DBI and its Connection to State-wide Literacy and Dyslexia Guidance
While leaders and educators reviewed the draft version of the Intensifying Literacy Instruction: Essential Practices document in spring 2020, other literacy-related efforts were underway. Members were writing a bi-partisan dyslexia bill package of the Michigan legislators. The writing team was working on behalf of the Senators and was participating in the MiMTSS TA Center-sponsored professional learning focused on DBI and dyslexia and sought out expertise from the TA Center to shape the contents of the bills. A couple of individuals even participated in the formal review that was currently underway for the Intensifying document. There was significant alignment between the Intensifying Literacy document and the contents of the dyslexia bill package, such as the sections focused on class-wide and intervention supports for decoding and word recognition needs, MTSS, and methods to intensify intervention instruction.
The Michigan Department of Education was also applying for a Comprehensive Literacy State Development (CLSD) grant. The literature review and proposed project design aligned with the reading and writing frameworks presented in the Intensifying Literacy Instruction: Essential Practices guide. The Simple View of Reading and Simple View of Writing framed what learners needed to know and do to be skillful readers and writers. Additionally, the grant narrative outlined intensification methods as needed professional learning for potential grant recipients. MDE was awarded the CLSD grant in August 2020. This federal funding opportunity, coupled with the other state priorities (dyslexia bill package, SSIP, MTSS scale-up, etc.), further demonstrated an intentional focus on a robust MTSS framework predicated on evidence-based practices and methods to intensify instruction.
+---+
## Work instructions
1) Answer these questions about the text on DBI and literacy guidance:
(a) In what season and year was the draft of the Intensifying Literacy Instruction: Essential Practices document reviewed?
(b) What grant was the Michigan Department of Education applying for?
(c) In what month and year was MDE awarded that grant?
2) How would you render this sentence from the text on DBI and literacy guidance in Spanish: "The Simple View of Reading and Simple View of Writing framed what learners needed to know and do to be skillful readers and writers."?
+---+
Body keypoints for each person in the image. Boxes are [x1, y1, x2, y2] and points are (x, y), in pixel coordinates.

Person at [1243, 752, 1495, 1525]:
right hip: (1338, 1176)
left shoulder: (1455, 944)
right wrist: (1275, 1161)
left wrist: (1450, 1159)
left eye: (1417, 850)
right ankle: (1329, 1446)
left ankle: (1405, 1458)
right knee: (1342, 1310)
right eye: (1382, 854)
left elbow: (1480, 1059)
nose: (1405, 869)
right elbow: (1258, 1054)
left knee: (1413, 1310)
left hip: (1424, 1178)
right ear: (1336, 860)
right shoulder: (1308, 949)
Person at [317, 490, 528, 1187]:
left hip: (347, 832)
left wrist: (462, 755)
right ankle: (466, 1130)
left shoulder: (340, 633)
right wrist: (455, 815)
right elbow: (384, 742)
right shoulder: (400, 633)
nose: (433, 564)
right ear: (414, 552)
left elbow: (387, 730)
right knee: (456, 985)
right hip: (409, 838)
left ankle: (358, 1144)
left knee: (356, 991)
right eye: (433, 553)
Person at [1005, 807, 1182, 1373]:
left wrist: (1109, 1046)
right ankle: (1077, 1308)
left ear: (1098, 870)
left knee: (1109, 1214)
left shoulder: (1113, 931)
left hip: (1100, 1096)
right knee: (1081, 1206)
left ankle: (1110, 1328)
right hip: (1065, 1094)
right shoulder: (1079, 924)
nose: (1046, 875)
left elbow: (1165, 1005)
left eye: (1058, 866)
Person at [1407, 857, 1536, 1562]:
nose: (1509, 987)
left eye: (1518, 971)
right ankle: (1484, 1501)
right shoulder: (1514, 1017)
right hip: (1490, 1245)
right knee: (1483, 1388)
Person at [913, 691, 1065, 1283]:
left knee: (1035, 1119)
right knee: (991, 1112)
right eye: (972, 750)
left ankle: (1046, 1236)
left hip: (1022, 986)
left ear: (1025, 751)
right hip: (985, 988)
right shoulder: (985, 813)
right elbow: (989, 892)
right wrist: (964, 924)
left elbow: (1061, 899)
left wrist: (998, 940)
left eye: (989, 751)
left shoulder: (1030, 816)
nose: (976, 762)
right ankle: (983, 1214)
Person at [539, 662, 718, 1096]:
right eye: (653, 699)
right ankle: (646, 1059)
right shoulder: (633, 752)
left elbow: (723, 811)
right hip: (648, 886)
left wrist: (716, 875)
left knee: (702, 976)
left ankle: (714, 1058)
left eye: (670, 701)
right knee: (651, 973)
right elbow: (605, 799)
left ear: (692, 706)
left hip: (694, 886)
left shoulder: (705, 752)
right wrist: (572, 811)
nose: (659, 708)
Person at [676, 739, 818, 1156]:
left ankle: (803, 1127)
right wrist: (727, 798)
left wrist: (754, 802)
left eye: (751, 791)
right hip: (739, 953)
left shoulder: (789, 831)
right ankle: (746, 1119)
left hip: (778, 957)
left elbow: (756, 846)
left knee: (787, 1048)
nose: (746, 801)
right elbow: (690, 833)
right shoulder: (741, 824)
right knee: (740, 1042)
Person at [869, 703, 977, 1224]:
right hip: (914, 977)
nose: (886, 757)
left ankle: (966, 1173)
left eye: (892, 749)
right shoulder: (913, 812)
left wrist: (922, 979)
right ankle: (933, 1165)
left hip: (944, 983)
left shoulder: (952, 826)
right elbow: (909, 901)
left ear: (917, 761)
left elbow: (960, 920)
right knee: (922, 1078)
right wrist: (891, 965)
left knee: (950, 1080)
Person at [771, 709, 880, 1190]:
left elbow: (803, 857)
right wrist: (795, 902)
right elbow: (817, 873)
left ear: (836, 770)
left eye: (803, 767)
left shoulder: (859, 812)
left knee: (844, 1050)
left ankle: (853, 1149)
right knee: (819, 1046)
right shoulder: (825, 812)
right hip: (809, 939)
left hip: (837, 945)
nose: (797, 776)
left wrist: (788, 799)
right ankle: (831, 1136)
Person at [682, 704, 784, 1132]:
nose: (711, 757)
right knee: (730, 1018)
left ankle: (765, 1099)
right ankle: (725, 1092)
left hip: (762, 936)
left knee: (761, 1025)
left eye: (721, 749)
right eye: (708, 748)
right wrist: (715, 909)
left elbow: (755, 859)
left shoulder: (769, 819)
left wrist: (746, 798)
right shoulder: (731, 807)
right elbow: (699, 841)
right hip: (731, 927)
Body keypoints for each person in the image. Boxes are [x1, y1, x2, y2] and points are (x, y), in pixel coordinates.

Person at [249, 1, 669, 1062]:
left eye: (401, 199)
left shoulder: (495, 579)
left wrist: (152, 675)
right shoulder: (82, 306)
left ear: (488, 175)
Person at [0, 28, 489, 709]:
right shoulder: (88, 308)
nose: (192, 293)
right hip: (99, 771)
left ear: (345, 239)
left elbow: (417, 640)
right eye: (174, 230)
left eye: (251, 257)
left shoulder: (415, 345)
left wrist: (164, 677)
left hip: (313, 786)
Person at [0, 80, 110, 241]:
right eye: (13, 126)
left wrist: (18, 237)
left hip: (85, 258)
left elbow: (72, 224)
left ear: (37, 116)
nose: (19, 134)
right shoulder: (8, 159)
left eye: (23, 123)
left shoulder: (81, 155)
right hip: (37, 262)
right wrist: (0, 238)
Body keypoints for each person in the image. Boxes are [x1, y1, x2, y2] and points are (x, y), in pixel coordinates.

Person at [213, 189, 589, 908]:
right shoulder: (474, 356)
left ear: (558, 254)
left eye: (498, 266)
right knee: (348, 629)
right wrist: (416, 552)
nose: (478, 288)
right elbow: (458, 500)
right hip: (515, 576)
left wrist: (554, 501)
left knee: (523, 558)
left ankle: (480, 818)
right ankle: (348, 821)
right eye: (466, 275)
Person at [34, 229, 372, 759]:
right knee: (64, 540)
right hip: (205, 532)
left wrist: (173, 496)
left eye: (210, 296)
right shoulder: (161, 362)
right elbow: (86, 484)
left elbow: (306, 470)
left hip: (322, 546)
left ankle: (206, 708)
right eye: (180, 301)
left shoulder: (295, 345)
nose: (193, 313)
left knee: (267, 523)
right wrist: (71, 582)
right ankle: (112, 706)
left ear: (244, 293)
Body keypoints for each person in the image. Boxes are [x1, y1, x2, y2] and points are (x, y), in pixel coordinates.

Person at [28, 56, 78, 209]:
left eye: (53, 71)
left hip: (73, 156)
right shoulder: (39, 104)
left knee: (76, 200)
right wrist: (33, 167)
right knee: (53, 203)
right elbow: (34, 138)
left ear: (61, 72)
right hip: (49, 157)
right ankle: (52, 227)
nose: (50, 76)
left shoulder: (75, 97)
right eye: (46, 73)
+---+
## Outputs by task
1)
(a) Spring 2020
(b) A Comprehensive Literacy State Development (CLSD) grant
(c) August 2020

2) La Visión Simple de la Lectura y la Visión Simple de la Escritura enmarcaban lo que los estudiantes necesitaban saber y hacer para ser lectores y escritores competentes.